Dünden beri idam tartışmalarını hayretle izliyoruz.
24’üncü dönem başladığı günden beri kadının yaşam tarzı üzerinde yürütülen siyasetin, toplumdaki cinayet tezahürü siyasetçilerin aklına idamı getirmiş. Vatandaş idamı tartışır, savunan olur, olmaz; bu anlamda daha duygusal davranmasını anlarız.
Ama devlet aklının asalım, keselim, hadım edelim türünden adına önlem dedikleri yeni cinayetleri tartışır hale gelmesi, bu cinayetlerin nedenini hala görmezden geldiklerini gösteriyor.
O halde idama gelene dek neler neler yapılmaz. Neler yapabileceklerini geriye doğru adım adım yazalım:
1- Kadın cinayeti işleyenler af kapsamına alınmasın
Gerekçesi: Toplum vicdanı açısından önemli ve idam tartışmalarını dindirir.
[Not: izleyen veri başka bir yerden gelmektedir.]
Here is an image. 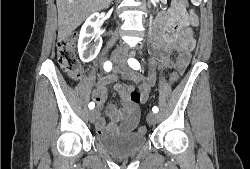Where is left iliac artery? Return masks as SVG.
<instances>
[{"label": "left iliac artery", "instance_id": "44dca946", "mask_svg": "<svg viewBox=\"0 0 250 169\" xmlns=\"http://www.w3.org/2000/svg\"><path fill=\"white\" fill-rule=\"evenodd\" d=\"M128 64H129V66H130L132 69H134V70H139V69H140V63H139L136 59H134V58H129V59H128ZM152 111H153L154 113H157V112L159 111V109H158L157 106H154V107L152 108Z\"/></svg>", "mask_w": 250, "mask_h": 169}]
</instances>
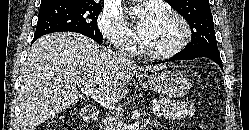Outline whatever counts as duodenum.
Masks as SVG:
<instances>
[{"mask_svg": "<svg viewBox=\"0 0 249 130\" xmlns=\"http://www.w3.org/2000/svg\"><path fill=\"white\" fill-rule=\"evenodd\" d=\"M97 109L94 106H87L82 112V121L84 124H88L96 118Z\"/></svg>", "mask_w": 249, "mask_h": 130, "instance_id": "obj_1", "label": "duodenum"}]
</instances>
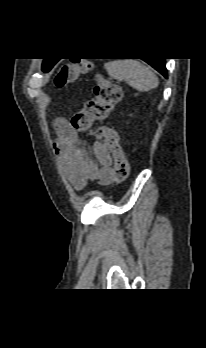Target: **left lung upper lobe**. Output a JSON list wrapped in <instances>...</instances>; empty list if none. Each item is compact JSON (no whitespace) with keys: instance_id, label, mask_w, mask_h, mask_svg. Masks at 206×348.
I'll return each mask as SVG.
<instances>
[{"instance_id":"obj_1","label":"left lung upper lobe","mask_w":206,"mask_h":348,"mask_svg":"<svg viewBox=\"0 0 206 348\" xmlns=\"http://www.w3.org/2000/svg\"><path fill=\"white\" fill-rule=\"evenodd\" d=\"M56 62L54 60H48V59H44L43 61V65H42V70L45 72V71H49L53 65L55 64Z\"/></svg>"}]
</instances>
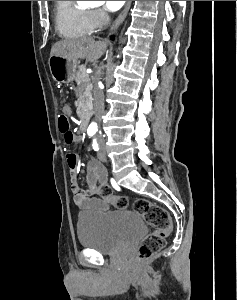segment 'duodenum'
Here are the masks:
<instances>
[{"label":"duodenum","instance_id":"1","mask_svg":"<svg viewBox=\"0 0 237 300\" xmlns=\"http://www.w3.org/2000/svg\"><path fill=\"white\" fill-rule=\"evenodd\" d=\"M88 127V118L85 115H81L80 121H79V131L85 132Z\"/></svg>","mask_w":237,"mask_h":300}]
</instances>
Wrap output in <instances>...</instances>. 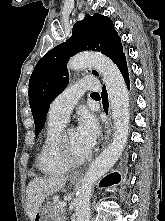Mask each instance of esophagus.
I'll return each mask as SVG.
<instances>
[{
  "label": "esophagus",
  "mask_w": 165,
  "mask_h": 221,
  "mask_svg": "<svg viewBox=\"0 0 165 221\" xmlns=\"http://www.w3.org/2000/svg\"><path fill=\"white\" fill-rule=\"evenodd\" d=\"M111 131H112V116L111 114H109V118H108V121L106 123V136H105V140H104V143H103V147L107 144L109 138H110V135H111ZM82 172H77L75 173L74 176H78L80 175Z\"/></svg>",
  "instance_id": "1"
}]
</instances>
2- Bu tür cinayetler ağırlaştırılmış müebbet alsın
Gerekçesi: Caydırıcı olacaktır.
3- Yaralama hali de dahil olmak üzere tahrik, iyi hal gibi indirimler yapılmasın
Gerekçesi: Kadını öldürmeyi tasarlayan koca ne kadar indirim alacağını, ne kadar yatarı olduğunu bilip, ona göre cinayeti göze alıyor.
Örnek vaka: Ankara’da Arzu Boztaş‘ı kocası öldürmeyip iki kolu ve iki bacağından vurarak kolları ve bacakları koparılmış bebek gibi bıraktı.
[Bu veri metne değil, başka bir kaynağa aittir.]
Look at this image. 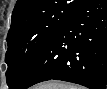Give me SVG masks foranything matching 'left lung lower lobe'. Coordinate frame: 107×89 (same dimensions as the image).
Returning <instances> with one entry per match:
<instances>
[{
    "label": "left lung lower lobe",
    "instance_id": "1",
    "mask_svg": "<svg viewBox=\"0 0 107 89\" xmlns=\"http://www.w3.org/2000/svg\"><path fill=\"white\" fill-rule=\"evenodd\" d=\"M107 86V0H85L56 31L13 89L47 80Z\"/></svg>",
    "mask_w": 107,
    "mask_h": 89
}]
</instances>
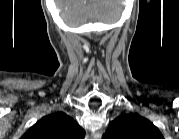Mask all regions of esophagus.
Segmentation results:
<instances>
[{
    "instance_id": "34e87169",
    "label": "esophagus",
    "mask_w": 179,
    "mask_h": 139,
    "mask_svg": "<svg viewBox=\"0 0 179 139\" xmlns=\"http://www.w3.org/2000/svg\"><path fill=\"white\" fill-rule=\"evenodd\" d=\"M102 136V132L101 131H97L92 135L93 139H100Z\"/></svg>"
}]
</instances>
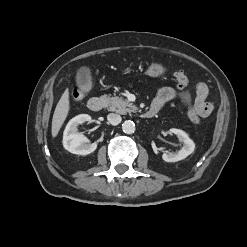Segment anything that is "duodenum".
I'll list each match as a JSON object with an SVG mask.
<instances>
[{"label":"duodenum","mask_w":247,"mask_h":247,"mask_svg":"<svg viewBox=\"0 0 247 247\" xmlns=\"http://www.w3.org/2000/svg\"><path fill=\"white\" fill-rule=\"evenodd\" d=\"M106 106V99L104 97H92L88 101V108L93 112H100ZM154 109H147L142 113V117L145 119H150L156 115Z\"/></svg>","instance_id":"410a0bca"}]
</instances>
4- Yasa ve yönetmelikleri uygulayanlar sıkı denetlensin. Uygulamadan doğan ihmal ve ihlallerin cezası artırılsın
Gerekçesi: “Kültürel” gerekçesi altında cinayetlere yol döşeyen uygulama ihlallerini azaltacaktır.
Örnek vaka: Samsun’da Damla Ay, yönetmeliğe rağmen sığınma evinden gönderildi ve 1 saat içinde boşanmak istediği kocası tarafından öldürüldü.
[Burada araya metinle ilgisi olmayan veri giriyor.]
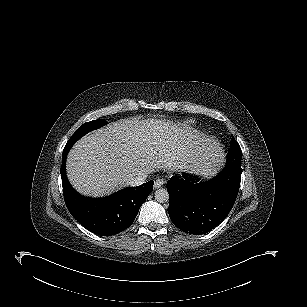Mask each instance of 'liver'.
<instances>
[{
	"instance_id": "6515ba94",
	"label": "liver",
	"mask_w": 307,
	"mask_h": 307,
	"mask_svg": "<svg viewBox=\"0 0 307 307\" xmlns=\"http://www.w3.org/2000/svg\"><path fill=\"white\" fill-rule=\"evenodd\" d=\"M199 139L158 121L122 119L75 143L67 157V176L79 193L100 197L129 186L140 173L170 166L175 157L195 173L215 171L214 148Z\"/></svg>"
}]
</instances>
5- Yasanın adı ve ruhu doğrudan kadını korusun. Mağdur erkek varsa ona ayrı yasa çıkarırız.
Gerekçesi: Bir mahkemede katil koca “ben bu cinayeti ailemi korumak” için işledim diyerek adı “Ailenin Korunması” diye başlayan “Kadına Karşı Şiddetin Önlenmesine Dair Kanun” ile kendisini savunmuştu.
6- Sağlıksız evlilikler yerine, sağlıklı boşanmalar tercih edilsin. Bunu kanaat önderleri söylesin ki evliliğin helal, boşanmanın haram olmadığını toplum anlasın.
Gerekçesi: Kadın cinayetlerinin büyük kısmı boşanmak istemeyen kocalar ya da eski eşler tarafından işleniyor.
7- Kadının yaşam tarzı üzerinden söylemler son bulsun.
Gerekçesi: Kanaat önderleri tarafından evlenme, çocuk yapma, doğurup doğurmama, doğum şekli konularında dayatmalar toplumun katmanlarında cinayetlere neden olabiliyor. Adana’da bir katil, “kürtaj yaptırdığını duydum, öldürdüm” diye savunmuştu kendini.
8- Kadından sorumlu bakan kadınlardan yana tavır alsın.
Gerekçesi: O bu tavrı alırsa ona bağlı birimler de, aynı tavrı alacaklardır. Silsile halinde tüm kendisine bağlı kurum ve kururluşların çalışanlarının tavrında değişiklik olacaktır.
9- Başbakan ve bakanlar kadının yaşam tarzı konularına girmesin.
Gerekçesi: Onlar girmezlerse, lüzumsuz yaşam tarzı fetvaları duymayız. Kendilerine bağlı kamu kurum ve kuruluşlarının çalışanları da durumdan vazife çıkarmaz.
10- Cumhurbaşkanı bu konuda artık susun. Kadın ve erkek eşitliğini sindirmeye çalışsın.
Yöntemi: Her gün 100 kere bir deftere “Kadın ve erkek eşittir” yazsın.